> Problems to work on
1) Answer these about the text on UW-IT computing resources, one line each:
(a) What is the name of the tape-based archive service?
(b) How many racks can the UW Tower data center deliver power to?
(c) In which city is the off-site data center leased?
2) Could you carry the text on UW-IT computing resources forward with one more paragraph that picks up after its last sentence?

> Text segment
-- -- --

Skip to content

Computational resources provided by UW IT

The University of Washington Information Technology (UW-IT) unit is the central technology organization for the UW, and is responsible for the network and computing infrastructure, as well as delivery of other foundational information technology services to the entire campus system. The research computing division in UW-IT maintains petascale infrastructure, predominantly consisting of a family of shared scalable campus supercomputers (called “HYAK”) and high-performance parallel file storage system (IBM Spectrum Scale or GPFS). The research computing division also maintains a geographically redundant tape-based archive service (called “LOLO”), and research networking to interconnect research laboratories and facilities located across the campus, to central data centers and computing facilities, and to the broader internet, through a Science DMZ.

Infrastructure

The research infrastructure footprint is spread across two main campus data centers in the UW Tower and the 4545 Building. There is an off-site data center leased through a commercial provider in Spokane, WA for backup and resiliency purposes. The UW Tower is 9,500 sq ft of raised floor space capable of delivering 1.8 Megawatts of power to 222 racks. The raised floor weight limits are 1,800 lbs per two standard data center floor tiles (i.e., 8 ft2). The 4545 building is 11,800 sq ft of space on concrete slab flooring with overhead cabling capable of delivering 500 Kilowatts of power to 290 racks, all of which are engineered for redundant power. The off-site data center in Spokane, WA is provisioned for 1,760 sq ft of data center space and 73 racks of capacity.

-- -- --

> Listed entries
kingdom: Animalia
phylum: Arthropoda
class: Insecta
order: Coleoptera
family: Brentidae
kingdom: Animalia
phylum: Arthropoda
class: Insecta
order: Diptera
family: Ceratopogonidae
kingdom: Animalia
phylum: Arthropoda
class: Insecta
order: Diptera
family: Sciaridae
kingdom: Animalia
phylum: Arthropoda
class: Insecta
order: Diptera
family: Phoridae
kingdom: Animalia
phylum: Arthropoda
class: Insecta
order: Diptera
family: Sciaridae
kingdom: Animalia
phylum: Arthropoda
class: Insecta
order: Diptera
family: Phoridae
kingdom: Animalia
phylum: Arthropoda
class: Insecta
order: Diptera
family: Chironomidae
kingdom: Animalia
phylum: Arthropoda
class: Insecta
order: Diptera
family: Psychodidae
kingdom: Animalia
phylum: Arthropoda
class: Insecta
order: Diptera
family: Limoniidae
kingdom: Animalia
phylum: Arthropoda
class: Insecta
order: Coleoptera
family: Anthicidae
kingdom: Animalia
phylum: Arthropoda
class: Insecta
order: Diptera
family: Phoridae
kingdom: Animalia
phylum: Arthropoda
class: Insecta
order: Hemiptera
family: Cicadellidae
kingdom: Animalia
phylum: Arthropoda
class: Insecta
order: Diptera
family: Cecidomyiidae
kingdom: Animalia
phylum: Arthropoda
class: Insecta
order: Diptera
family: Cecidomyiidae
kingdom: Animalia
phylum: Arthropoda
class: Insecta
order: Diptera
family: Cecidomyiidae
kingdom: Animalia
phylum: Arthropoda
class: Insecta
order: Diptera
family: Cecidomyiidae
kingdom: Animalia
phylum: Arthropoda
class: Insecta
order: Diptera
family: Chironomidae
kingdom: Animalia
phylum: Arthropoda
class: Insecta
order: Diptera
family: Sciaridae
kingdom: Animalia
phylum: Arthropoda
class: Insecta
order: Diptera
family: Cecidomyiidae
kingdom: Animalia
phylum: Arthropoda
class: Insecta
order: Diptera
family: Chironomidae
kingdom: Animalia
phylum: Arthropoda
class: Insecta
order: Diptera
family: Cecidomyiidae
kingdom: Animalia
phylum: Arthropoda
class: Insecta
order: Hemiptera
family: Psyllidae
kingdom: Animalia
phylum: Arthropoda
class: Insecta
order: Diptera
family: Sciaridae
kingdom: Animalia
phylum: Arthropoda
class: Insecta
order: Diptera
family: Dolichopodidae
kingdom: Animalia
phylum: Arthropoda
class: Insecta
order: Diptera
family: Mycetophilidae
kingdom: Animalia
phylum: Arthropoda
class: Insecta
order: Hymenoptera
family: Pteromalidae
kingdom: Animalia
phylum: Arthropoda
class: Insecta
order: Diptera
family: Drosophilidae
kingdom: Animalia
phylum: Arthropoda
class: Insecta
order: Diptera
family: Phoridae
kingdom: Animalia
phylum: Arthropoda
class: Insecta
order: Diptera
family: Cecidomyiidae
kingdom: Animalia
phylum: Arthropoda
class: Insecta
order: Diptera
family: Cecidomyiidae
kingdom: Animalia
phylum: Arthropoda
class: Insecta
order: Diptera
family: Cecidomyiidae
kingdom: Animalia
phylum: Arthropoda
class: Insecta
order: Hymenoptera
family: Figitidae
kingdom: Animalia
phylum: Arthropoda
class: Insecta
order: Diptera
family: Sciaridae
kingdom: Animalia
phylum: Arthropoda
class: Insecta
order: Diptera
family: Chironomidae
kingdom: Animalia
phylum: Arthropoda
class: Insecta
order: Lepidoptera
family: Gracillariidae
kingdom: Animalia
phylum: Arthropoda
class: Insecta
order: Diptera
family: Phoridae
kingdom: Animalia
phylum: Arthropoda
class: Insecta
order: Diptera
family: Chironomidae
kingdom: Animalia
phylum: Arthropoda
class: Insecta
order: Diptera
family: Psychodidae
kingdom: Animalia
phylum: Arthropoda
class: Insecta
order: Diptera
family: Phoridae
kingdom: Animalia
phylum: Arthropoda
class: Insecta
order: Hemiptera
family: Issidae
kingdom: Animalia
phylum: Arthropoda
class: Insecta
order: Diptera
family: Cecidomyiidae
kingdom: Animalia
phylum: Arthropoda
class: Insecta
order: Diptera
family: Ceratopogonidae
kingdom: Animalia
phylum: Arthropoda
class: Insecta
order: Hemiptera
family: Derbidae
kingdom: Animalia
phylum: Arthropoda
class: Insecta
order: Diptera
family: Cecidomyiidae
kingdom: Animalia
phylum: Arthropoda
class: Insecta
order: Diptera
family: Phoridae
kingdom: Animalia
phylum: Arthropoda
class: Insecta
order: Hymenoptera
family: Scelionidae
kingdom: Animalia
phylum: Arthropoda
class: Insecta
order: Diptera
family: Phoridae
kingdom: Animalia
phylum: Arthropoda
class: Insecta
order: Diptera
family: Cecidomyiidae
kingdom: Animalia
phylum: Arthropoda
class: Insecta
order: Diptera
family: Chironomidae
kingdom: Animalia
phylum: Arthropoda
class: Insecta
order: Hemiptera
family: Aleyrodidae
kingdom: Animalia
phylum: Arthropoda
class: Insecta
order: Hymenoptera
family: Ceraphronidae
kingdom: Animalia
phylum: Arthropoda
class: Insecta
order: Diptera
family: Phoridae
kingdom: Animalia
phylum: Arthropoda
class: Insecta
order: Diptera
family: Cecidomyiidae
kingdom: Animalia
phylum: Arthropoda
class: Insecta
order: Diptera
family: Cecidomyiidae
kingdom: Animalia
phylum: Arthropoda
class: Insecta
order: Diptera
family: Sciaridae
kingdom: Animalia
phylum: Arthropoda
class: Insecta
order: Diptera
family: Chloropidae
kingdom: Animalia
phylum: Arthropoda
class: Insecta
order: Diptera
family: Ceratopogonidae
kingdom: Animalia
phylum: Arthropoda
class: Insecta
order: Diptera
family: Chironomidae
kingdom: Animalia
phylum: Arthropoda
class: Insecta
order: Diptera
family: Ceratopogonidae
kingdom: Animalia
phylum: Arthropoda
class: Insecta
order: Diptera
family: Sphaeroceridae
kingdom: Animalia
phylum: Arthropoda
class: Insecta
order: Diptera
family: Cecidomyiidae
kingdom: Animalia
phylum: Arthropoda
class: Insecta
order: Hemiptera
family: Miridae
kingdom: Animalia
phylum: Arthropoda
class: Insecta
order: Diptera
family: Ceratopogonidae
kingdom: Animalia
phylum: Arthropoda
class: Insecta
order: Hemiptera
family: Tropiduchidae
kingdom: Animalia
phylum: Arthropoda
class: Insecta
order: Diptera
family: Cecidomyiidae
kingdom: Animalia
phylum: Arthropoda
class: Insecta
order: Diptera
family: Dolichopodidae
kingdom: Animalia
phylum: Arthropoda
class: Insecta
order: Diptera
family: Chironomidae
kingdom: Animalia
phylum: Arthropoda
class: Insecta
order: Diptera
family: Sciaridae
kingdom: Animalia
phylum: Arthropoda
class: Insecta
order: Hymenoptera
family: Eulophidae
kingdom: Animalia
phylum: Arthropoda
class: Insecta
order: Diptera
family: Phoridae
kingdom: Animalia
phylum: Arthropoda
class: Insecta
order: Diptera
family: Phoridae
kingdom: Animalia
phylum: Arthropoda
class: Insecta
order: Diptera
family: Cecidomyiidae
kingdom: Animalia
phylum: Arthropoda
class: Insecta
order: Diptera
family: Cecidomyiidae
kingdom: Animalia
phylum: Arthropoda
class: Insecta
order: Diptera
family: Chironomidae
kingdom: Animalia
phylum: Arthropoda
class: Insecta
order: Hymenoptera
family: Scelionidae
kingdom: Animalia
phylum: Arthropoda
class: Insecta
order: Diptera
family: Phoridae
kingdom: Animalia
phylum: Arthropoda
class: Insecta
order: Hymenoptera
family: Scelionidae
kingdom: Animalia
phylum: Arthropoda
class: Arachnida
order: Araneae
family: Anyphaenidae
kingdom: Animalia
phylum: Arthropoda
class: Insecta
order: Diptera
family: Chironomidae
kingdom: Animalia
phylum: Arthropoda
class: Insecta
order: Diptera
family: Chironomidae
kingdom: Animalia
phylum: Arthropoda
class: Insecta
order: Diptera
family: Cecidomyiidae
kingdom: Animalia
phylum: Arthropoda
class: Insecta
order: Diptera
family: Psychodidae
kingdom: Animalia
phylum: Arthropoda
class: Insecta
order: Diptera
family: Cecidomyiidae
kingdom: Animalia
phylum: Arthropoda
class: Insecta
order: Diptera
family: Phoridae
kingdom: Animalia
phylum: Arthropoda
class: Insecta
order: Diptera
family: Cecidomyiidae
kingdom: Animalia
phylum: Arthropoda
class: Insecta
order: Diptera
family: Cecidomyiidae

-- -- --

> Answers to the problems
1)
(a) LOLO
(b) 222
(c) Spokane, WA

2)
Compute

The UW flagship supercomputers (collectively referred to as “HYAK”) consists of multiple clusters each run on the shared condo model. The original cluster, Ikt, was a 10 Gbps Myrinet interconnect Intel Xeon Sandy Bridge and Ivy Bridge generation processors system commissioned in 2013 and decommissioned in 2020. The current generation cluster, Mox, is a 100 Gbps Omnipath interconnected Intel Xeon Skylake and Cascade Lake processor generation system with over 18,376 compute cores. Mox also features 20 Xeon Phi and 112 NVIDIA Turing generation GPU accelerator sub-systems. Mox was commissioned in 2018 and slated to be decommissioned in 2024. The latest generation cluster, Klone, was commissioned in March 2021 and is a 200 Gbps HDR Infiniband interconnected heterogeneous cluster with 13,440 compute cores of Intel Xeon Cascade Lake and Ice Lake and AMD EPYC generation processors. Klone features a mix of 320 NVIDIA Turing and Ampere generation GPU accelerators. Starting in late 2021 the Klone cluster will implement hybrid cloud bursting through the SLURM job scheduler plugins to both Google Cloud (GCP) and Amazon Web Services (AWS). Hyak is inspired by the local cultural heritage of the Pacific Northwest and means “fast” in the Chinook trading jargon (a mix of native, French, and other languages). The current cluster names (Ikt, Mox, and Klone) represent numbers in the language (i.e., 1, 2, and 3) for each successive cluster generation. Compute is provisioned to researchers through a “condominium” model, whereby the researchers have access to a reserved pool of cores, but can access other idle cores on the cluster through a queuing system.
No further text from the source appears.